The model consists of two networks, one actor network and one critic network, that both consist of three fully connected layers, with hidden layers having size 512.

The actor network takes in inputs of size (n_batch, n_observations) and outputs values of size (n_batch, n_actions) with each value between -1 and 1. The values represent the means of each of the four action components and are used to sample action values from a normal distribution. The actor network uses ReLU activations for the initial layers to maximize learning stability, and uses a tanh output activation to scale values between -1 and 1.

The critic network also takes in inputs of size (n_batch, n_observations), but outputs values of size (n_batch, 1) that represent the predicted value of the observation. The critic net also uses ReLU activations between layers and does not require the last tanh layer.

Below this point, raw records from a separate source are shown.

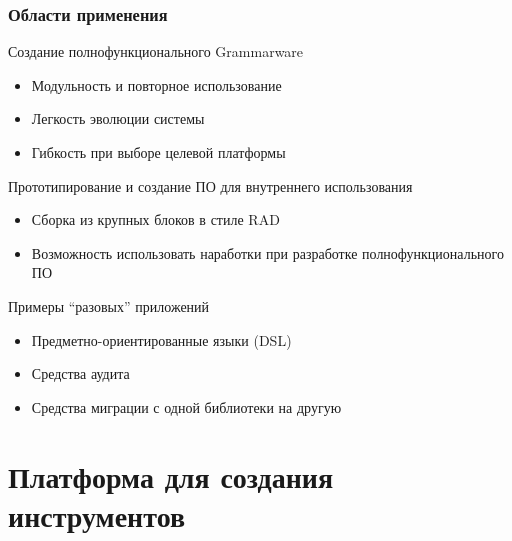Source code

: \documentclass[paper=screen,10pt,unicode]{beamer}
\begin{document}
\begin{frame}
	\frametitle{Области применения}

	\begin{block}{Создание полнофункционального Grammarware}
			\begin{itemize}
				\item Модульность и повторное использование
				\item Легкость эволюции системы
				\item Гибкость при выборе целевой платформы
			\end{itemize}
	\end{block}
	\begin{block}{Прототипирование и создание ПО для внутреннего использования}
			\begin{itemize}
				\item Сборка из крупных блоков в стиле RAD
				\item Возможность использовать наработки при разработке полнофункционального ПО 
			\end{itemize}
	\end{block}
	\begin{block}{Примеры ``разовых'' приложений}
		\begin{itemize}
			\item Предметно-ориентированные языки (DSL)
			\item Средства аудита
			\item Средства миграции с одной библиотеки на другую
		\end{itemize}
	\end{block}
\end{frame}

\section{Платформа для создания инструментов}
\end{document}
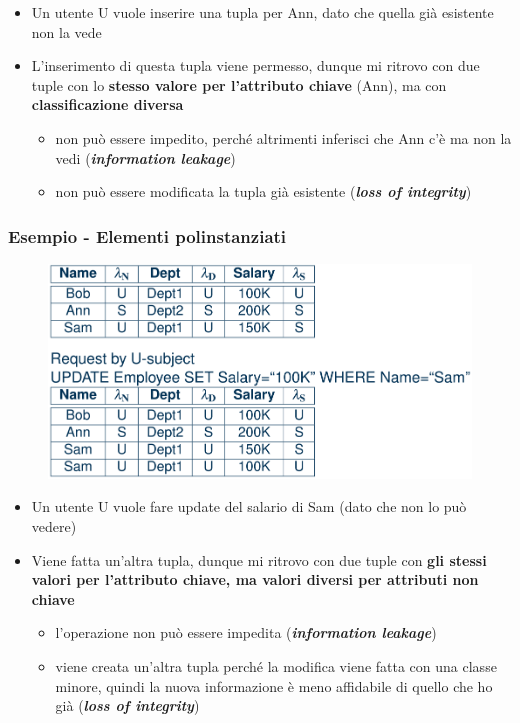 \documentclass{report}
\begin{document}
\begin{itemize}
    \item Un utente U vuole inserire una tupla per Ann, dato che quella già esistente non la vede 
    \item L'inserimento di questa tupla viene permesso, dunque mi ritrovo con due tuple con lo \textbf{stesso 
    valore per l'attributo chiave} (Ann), ma con \textbf{classificazione diversa}
    \begin{itemize}
        \item non può essere impedito, perché altrimenti inferisci che Ann c'è ma non la vedi (\textbf{\textit{information leakage}})
        \item non può essere modificata la tupla già esistente (\textit{\textbf{loss of integrity}})
    \end{itemize}
\end{itemize}

\subsubsection{Esempio - Elementi polinstanziati}

\begin{figure}[H]
    \centering
    \includegraphics[width=0.8\linewidth]{images/poly2.png}
\end{figure}

\begin{itemize}
    \item Un utente U vuole fare update del salario di Sam (dato che non lo può vedere)
    \item Viene fatta un'altra tupla, dunque mi ritrovo con due tuple con \textbf{gli stessi valori per 
    l'attributo chiave, ma valori diversi per attributi non chiave}
    \begin{itemize}
        \item l'operazione non può essere impedita (\textit{\textbf{information leakage}})
        \item viene creata un'altra tupla perché la modifica viene fatta con una classe minore, 
        quindi la nuova informazione è meno affidabile di quello che ho già (\textit{\textbf{loss of integrity}})
    \end{itemize}
    
\end{itemize}
\end{document}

For convenience in training code, the network module provides a helper function `get_action_and_value` that returns the sampled action, log probabilities of the action, entropies of the action distributions, and predicted values from the critic.

## Learning curve

The agent achieved an average score of 30 in less than 1500 total episodes.

![](learning_curve.png)

## Future work

- Different network architectures and network sizes can be experimented with to find the best fit for the current problem. Batch normalization may also help stabilize learning.
- The agents' performances peak at below 38. Perhaps the entropy coefficient can be annealed to 0 to reduce exploration in the later stages of learning and thereby improve peak performance.
- Observation and reward normalization can also help to stabilize training performance

## References

- [1] https://arxiv.org/pdf/1707.06347.pdf Schulman, John, Filip Wolski, Prafulla Dhariwal, Alec Radford, and Oleg Klimov. "Proximal policy optimization algorithms." arXiv preprint arXiv:1707.06347 (2017).
- [2] https://github.com/vwxyzjn/ppo-implementation-details/blob/main/ppo_continuous_action.py
- [3] https://www.youtube.com/watch?v=ySenCHPsKJU&list=PL_iWQOsE6TfX7MaC6C3HcdOf1g337dlC9&index=38&ab_channel=RAIL Berkeley CS285 Lecture 9, Part 1
- [4] https://www.youtube.com/watch?v=ySenCHPsKJU&list=PL_iWQOsE6TfX7MaC6C3HcdOf1g337dlC9&index=38&ab_channel=RAIL Berkeley CS285 Lecture 9, Part 2
- [5] https://openreview.net/forum?id=r1etN1rtPB Logan, Engstrom, Ilyas Andrew, Santurkar Shibani, Tsipras Dimitris, Janoos Firdaus, Rudolph Larry, and Madry Aleksander. "Implementation matters in deep RL: A case study on PPO and TRPO." In International Conference on Learning Representations. 2019.
- [6] https://openreview.net/forum?id=nIAxjsniDzg Andrychowicz, Marcin, Anton Raichuk, Piotr Stańczyk, Manu Orsini, Sertan Girgin, Raphaël Marinier, Leonard Hussenot et al. "What matters for on-policy deep actor-critic methods? a large-scale study." In International conference on learning representations. 2021.